Methods: Female rats received PHT (50mg/kg), VPA (300mg/kg), or LEV (50 and 150mg/kg) for 90 days. Dissected femurs were analyzed using dual energy x-ray absorptiometry (DXA), three-point cantilever bending, and histomorphological evaluation. Serum levels of biochemical bone turnover markers were monitored using immunoassay quantification.
Results: PHT and VPA reduced bone mineral density (BMD) and content (BMC) in one or more bone compartments, whereas LEV did not. VPA induced increased bone turnover, whereas modest changes were observed for PHT. Interestingly, low-dose LEV was associated with reduced biomechanical strength of the femoral neck (mainly trabecular bone). In addition, low-dose LEV treatment resulted in significantly reduced levels of serum osteocalcin, a marker of bone formation. Histomorphological analyses indicated increased retention of cartilage remnants at the growth plate metaphysis of rats treated with low-dose LEV vs. controls.

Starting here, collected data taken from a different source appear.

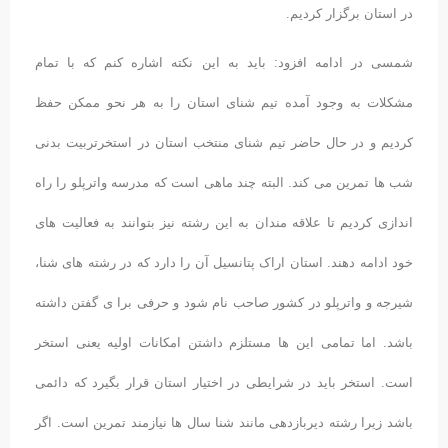
در استان برگزار کردیم.
شمسی در ادامه افزود: باید به این نکته اشاره کنم که با تمام
مشکلات به وجود آمده تیم شنای استان را به هر نحو ممکن حفظ
کردیم و در حال حاضر تیم شنای منتخب استان در استخرتربیت بدنی
شب ها تمرین می کند. البته چند ماهی است که مدرسه واترپلو را راه
اندازی کردیم تا علاقه مندان به این رشته نیز بتوانند به فعالیت های
خود ادامه دهند. استان اراک پتانسیل آن را دارد که در رشته های شنا،
شیرجه و واترپلو در کشور صاحب نام شود و حرفی برا ی گفتن داشته
باشد. اما تمامی این ها مستلزم داشتن امکانات اولیه یعنی استخر
است. استخر باید در شرایطی در اختیار استان قرار بگیرد که دائمی
باشد زیرا رشته دیربازدهی مانند شنا سال ها نیازمند تمرین است. اگر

Conclusions: PHT, VPA, and LEV exert differential effects on bone mass and strength, suggesting different mechanisms of action. The weakening effect of low-dose LEV on the femoral neck, despite a constant BMD, suggests a primary effect on bone quality. These findings warrant further human studies of possible adverse effects of LEV on bone development and growth, particularly in children and adolescents.